| Passage to read |
================

Comnetix Inc. - MRRS Decision

Decision

Headnote

Mutual Reliance Review System for Exemptive Relief Applications -- application for relief from certain requirements of a business acquisition report to be filed in connection with a significant acquisition -- seeking permission to substitute certain audited and pro forma financial statements for statements that would otherwise be required.

Applicable Rules

National Instrument 51-102 Continuous Disclosure.

September 29, 2005

IN THE MATTER OF

THE SECURITIES LEGISLATION OF

ALBERTA, SASKATCHEWAN, MANITOBA,

ONTARIO, QUEBEC, NEW BRUNSWICK,

NOVA SCOTIA AND NEWFOUNDLAND

(the "Jurisdictions")

AND

IN THE MATTER OF

THE MUTUAL RELIANCE REVIEW SYSTEM

FOR EXEMPTIVE RELIEF APPLICATIONS

AND

IN THE MATTER OF

COMNETIX INC. (the "Filer")

 

MRRS DECISION DOCUMENT

Background

1. The local securities regulatory authority or regulator (the "Decision Maker") in each of the Jurisdictions has received an application from the Filer under the securities legislation of the Jurisdiction (the "Legislation") for an exemption (the "Requested Relief") from certain requirements of National Instrument 51-102 -- Continuous Disclosure ("NI 51-102") with respect to the Business Acquisition Report ("BAR") required to be filed by the Filer in connection with its acquisition (the "Acquisition") of Paragon Total Solutions Inc. ("Paragon") which Acquisition was completed on August 5, 2005. In particular, the Filer is seeking permission to substitute audited financial statements for Paragon as at May 31, 2005 and pro forma financial statements for the Filer as at May 31, 2005 for the financial statements that would otherwise be required under the Legislation.

2. Under the Mutual Reliance Review System for Exemptive Relief Applications ("MRRS"):

(a) the Ontario Securities Commission is the principal regulator for this application; and

(b) this MRRS decision document evidences the decision of each Decision Maker.

Interpretation

3. Defined terms contained in National Instrument 14-101 -- Definitions have the same meaning in this decision unless they are defined in this decision.

================

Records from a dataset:
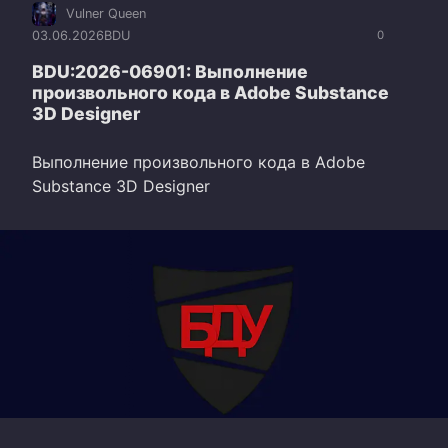
Vulner Queen
03.06.2026
BDU
0
BDU:2026-06901: Выполнение
произвольного кода в Adobe Substance
3D Designer
Выполнение произвольного кода в Adobe
Substance 3D Designer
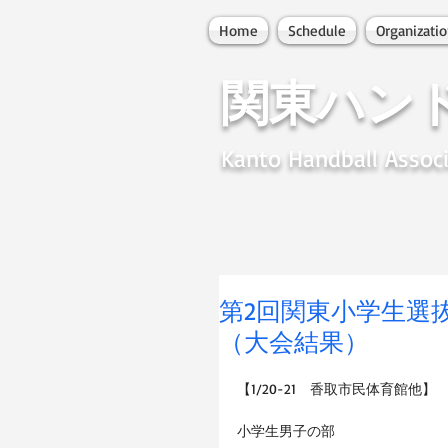
Home
Schedule
Organizati
関東ハン
Kanto Handball Associ
第2回関東小学生選抜
（大会結果）
【1/20-21　香取市民体育館他】
小学生男子の部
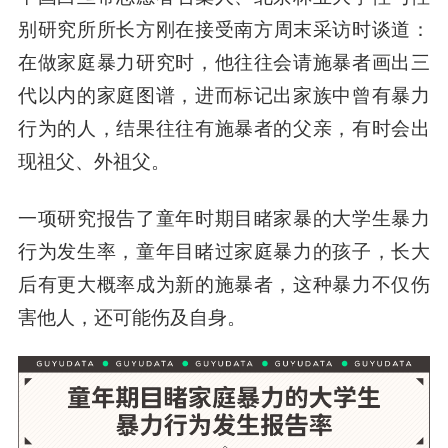
别研究所所长
方刚
在接受南方周末采访时谈道：
在做家庭暴力研究时，他往往会请施暴者画出三
代以内的家庭图谱，进而标记出家族中曾有暴力
行为的人，结果往往有施暴者的父亲，有时会出
现祖父、外祖父。
一项研究报告了童年时期目睹家暴的大学生暴力
行为发生率，童年目睹过家庭暴力的孩子，长大
后有更大概率成为新的施暴者，这种暴力不仅伤
害他人，还可能伤及自身。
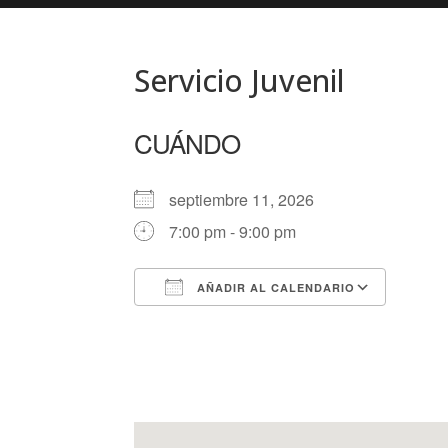
Servicio Juvenil
CUÁNDO
septiembre 11, 2026
7:00 pm - 9:00 pm
AÑADIR AL CALENDARIO
Descargar ICS
Googl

================

| Apply what you read |
**A.** Answer these questions from the Comnetix decision, one per line:
(i) Which body is the principal regulator for the application?
(ii) On what date was the Acquisition completed?
(iii) What date does the decision bear?
**B.** Reproduce the stretch of the Comnetix decision from "Comnetix Inc. - MRRS" through "51-102 Continuous Disclosure.", substituting "reviewed" for "audited".

| Answers per task |
**A.**
(i) The Ontario Securities Commission
(ii) August 5, 2005
(iii) September 29, 2005

**B.**
Comnetix Inc. - MRRS Decision

Decision

Headnote

Mutual Reliance Review System for Exemptive Relief Applications -- application for relief from certain requirements of a business acquisition report to be filed in connection with a significant acquisition -- seeking permission to substitute certain reviewed and pro forma financial statements for statements that would otherwise be required.

Applicable Rules

National Instrument 51-102 Continuous Disclosure.